5. Perlindungan Pasien
Setiap orang berhak menerima atau menolak sebagian atau seluruh
tindakan pertolongan yang akan diberikan kepadanya setelah menerima
dan memahami informasi mengenai tindakan tersebut secara lengkap.
Hak menerima atau menolak tidak berlaku pada penderita penyakit yang
penyakitnya dapat secara cepat menular ke masyarakat yang lebih luas.

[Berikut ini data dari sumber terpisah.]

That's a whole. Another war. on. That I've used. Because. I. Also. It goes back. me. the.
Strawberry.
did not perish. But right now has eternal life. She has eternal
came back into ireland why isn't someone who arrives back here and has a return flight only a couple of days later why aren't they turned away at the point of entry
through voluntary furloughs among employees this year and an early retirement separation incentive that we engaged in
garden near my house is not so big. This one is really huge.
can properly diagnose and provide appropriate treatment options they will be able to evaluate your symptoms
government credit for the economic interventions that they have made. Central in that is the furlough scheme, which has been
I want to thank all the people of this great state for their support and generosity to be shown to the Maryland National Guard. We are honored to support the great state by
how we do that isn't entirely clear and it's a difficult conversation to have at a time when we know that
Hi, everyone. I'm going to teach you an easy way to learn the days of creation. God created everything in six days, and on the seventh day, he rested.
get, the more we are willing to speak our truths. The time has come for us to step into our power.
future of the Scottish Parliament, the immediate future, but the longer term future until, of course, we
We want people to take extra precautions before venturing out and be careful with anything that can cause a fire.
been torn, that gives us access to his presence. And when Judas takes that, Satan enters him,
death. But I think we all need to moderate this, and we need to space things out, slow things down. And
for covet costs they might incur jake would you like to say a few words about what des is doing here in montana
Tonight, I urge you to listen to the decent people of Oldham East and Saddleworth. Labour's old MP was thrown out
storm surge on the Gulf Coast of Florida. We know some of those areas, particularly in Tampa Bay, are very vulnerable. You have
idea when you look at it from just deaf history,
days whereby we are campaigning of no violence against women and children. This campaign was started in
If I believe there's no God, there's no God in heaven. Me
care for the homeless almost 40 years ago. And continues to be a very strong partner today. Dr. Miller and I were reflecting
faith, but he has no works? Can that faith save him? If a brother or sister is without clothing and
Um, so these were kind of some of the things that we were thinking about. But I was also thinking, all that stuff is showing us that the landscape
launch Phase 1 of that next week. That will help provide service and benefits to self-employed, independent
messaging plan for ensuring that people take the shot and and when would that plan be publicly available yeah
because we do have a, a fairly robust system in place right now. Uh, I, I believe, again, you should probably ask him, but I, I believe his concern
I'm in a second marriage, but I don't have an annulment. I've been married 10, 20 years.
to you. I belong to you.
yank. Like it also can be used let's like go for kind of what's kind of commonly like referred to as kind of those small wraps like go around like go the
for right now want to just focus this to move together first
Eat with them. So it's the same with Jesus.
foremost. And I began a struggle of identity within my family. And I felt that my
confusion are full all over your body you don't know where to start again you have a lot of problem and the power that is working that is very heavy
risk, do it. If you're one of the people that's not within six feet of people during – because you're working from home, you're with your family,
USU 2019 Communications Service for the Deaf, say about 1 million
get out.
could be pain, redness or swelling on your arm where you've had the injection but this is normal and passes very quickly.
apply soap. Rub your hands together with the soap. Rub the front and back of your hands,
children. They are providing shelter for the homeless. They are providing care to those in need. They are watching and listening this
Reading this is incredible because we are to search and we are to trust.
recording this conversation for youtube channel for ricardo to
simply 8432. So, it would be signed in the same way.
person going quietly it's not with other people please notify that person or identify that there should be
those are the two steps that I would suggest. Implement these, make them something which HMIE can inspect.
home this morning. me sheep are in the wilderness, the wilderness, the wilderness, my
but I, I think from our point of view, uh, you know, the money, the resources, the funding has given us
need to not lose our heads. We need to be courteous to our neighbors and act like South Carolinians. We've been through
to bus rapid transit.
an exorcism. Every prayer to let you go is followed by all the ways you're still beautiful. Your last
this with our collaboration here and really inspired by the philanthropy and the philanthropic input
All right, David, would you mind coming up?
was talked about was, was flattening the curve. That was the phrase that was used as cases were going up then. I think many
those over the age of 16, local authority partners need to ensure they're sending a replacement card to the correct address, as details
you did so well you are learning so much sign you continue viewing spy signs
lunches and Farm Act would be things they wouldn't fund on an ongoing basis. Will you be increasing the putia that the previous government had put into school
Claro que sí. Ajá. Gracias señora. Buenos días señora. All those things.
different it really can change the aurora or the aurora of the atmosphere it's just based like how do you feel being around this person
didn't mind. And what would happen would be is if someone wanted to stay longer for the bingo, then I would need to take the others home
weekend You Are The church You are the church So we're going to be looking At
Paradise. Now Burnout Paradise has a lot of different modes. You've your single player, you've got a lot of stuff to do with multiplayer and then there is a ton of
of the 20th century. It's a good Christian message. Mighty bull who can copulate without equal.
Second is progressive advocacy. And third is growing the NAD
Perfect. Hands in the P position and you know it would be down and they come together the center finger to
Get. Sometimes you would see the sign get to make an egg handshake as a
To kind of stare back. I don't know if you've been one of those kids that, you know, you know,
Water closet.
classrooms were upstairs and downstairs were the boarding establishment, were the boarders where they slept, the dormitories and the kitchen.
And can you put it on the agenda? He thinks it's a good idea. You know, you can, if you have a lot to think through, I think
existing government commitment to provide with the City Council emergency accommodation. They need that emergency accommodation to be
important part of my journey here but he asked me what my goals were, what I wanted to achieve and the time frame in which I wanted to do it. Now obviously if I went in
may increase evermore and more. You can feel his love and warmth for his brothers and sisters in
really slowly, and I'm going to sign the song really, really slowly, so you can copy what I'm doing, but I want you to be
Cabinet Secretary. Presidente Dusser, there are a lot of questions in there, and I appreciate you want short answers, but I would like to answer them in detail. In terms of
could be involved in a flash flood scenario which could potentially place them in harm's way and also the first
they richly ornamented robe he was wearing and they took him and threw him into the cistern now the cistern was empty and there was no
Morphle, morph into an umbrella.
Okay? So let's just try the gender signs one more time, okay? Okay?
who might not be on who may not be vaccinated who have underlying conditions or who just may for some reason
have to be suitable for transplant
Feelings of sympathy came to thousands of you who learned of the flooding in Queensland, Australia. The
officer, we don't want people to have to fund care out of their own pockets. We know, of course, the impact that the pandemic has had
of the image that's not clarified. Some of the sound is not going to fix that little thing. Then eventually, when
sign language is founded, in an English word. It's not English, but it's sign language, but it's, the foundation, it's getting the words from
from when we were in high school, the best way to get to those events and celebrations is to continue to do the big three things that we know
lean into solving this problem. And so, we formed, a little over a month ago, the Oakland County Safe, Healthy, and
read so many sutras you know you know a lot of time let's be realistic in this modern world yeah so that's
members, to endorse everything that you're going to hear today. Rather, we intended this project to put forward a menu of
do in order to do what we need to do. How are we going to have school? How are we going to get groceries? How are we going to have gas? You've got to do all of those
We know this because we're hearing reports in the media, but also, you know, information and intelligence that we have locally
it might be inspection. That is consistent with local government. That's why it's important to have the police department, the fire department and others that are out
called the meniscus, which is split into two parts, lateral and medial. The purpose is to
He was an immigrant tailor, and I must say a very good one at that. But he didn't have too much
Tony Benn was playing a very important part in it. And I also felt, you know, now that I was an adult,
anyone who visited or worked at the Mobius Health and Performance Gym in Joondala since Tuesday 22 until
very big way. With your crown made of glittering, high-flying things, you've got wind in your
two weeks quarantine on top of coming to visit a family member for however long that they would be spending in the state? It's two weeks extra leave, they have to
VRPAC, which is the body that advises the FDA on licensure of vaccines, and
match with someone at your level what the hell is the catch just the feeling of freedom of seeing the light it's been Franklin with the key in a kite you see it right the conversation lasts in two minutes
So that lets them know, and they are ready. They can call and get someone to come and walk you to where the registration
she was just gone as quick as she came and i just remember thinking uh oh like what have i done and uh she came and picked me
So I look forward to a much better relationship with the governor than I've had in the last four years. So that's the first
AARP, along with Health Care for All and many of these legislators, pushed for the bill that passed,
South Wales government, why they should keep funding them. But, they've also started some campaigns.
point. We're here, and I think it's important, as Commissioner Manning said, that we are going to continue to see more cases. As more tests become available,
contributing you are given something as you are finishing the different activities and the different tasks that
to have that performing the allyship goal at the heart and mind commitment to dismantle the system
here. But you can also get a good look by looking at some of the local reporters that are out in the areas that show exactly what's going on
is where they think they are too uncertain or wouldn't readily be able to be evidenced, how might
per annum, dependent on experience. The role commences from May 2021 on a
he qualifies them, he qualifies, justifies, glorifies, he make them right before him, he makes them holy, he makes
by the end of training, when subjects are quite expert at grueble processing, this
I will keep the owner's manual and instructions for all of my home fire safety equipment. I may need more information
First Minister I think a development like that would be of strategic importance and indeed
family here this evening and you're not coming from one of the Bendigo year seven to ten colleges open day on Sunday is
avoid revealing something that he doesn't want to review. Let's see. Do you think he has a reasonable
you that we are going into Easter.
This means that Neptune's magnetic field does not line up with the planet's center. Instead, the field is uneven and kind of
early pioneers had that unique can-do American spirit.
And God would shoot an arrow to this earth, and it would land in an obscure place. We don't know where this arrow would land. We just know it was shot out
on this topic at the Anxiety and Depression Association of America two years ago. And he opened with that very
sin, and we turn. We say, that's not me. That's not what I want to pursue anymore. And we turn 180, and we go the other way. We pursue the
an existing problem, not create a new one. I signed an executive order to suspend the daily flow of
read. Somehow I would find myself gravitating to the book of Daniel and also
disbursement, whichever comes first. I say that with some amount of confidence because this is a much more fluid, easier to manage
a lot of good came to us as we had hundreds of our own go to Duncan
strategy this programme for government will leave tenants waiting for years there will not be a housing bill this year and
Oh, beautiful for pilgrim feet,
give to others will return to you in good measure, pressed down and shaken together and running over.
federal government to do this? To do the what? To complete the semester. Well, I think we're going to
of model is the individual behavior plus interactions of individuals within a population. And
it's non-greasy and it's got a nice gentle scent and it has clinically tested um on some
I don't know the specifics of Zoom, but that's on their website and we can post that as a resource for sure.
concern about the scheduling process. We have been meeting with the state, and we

Setiap orang berhak atas rahasia kondisi kesehatan pribadinya yang telah
dikemukakan kepada penyelenggara / petugas kesehatan.
6. Pencegahan Penyakit
Peningkatan kesehatan dan pencegahan penyakit merupakan segala
bentuk upaya yang dilakukan oleh pemerintah, pemerintah daerah
dan/atau masyarakat untuk mengoptimalkan kesehatan dan menghindari
atau mengurangi resiko, masalah, dan dampak buruk akibat penyakit.
7. Pengamanan Zat Adiktif
Pengamanan penggunaan bahan yang mengandung zat adiktif diarahkan
agar tidak mengganggu an membahayakan kesehatan perseorangan,
keluarga, masyarakat, dan lingkungan.
8. Pembiayaan Kesehatan
Sumber pembiayaan kesehatan berasal dari pemerintah, pemerintah
daerah, masyarakat, dan swasta dan sumber lain. Besar anggaran
pemerintah dialokasikan minimal lima persen dari anggaran pendapatan
belanja negara diluar gaji. Besar anggaran kesehatan pemerintah daerah
propinsi, kabupaten/kota dialokasikan minimal sepuluh persen dari
anggaran pendapatan dan belanja daerah diluar gaji
(Suyatno, 2010).
BAB III
PENUTUP

3.1 Kesimpulan
Kesimpulan yang dapat diambil dari makalah ini adalah
1. Pharmaceutical care adalah pelayanan kefarmasian yang merupakan
bagian dari pelayanan kesehatan (health care) dan bertujuan untuk
meningkatkan penggunaan obat yang rasional, aman, dan efisien demi
mencapai peningkatan kualitas hidup manusia.
2. Tujuan adanya pharmaceutical care adalah untuk menyembuhkan
penyakit, mengurangi gejala penyakit, menahan penyebaran atau
memperlambat proses penyakit, mencegah penyakit/penyebab penyakit
dan Dispensing pharmacy.
3. Penerapan Pharmaceutical Care di golongkan menjadi Pelayanan
farmasi klinik yang bersifat umum, bersifat khusus dan yang bersifat
spesialistik farmakoterapi.
4. Tahapan dalam pharmaceutical care adalah telaah rejimen obat
(medication review), penyiapan obat (dispensing), pemberian informasi
dan edukasi, serta pemantauan penggunaan obat

3.2 Saran
Agar mahasiswa dapat lebih memahami pentingnya pharmaceutical care
dan dapat menerapkannya nanti dalam kehidupan sehari-hari.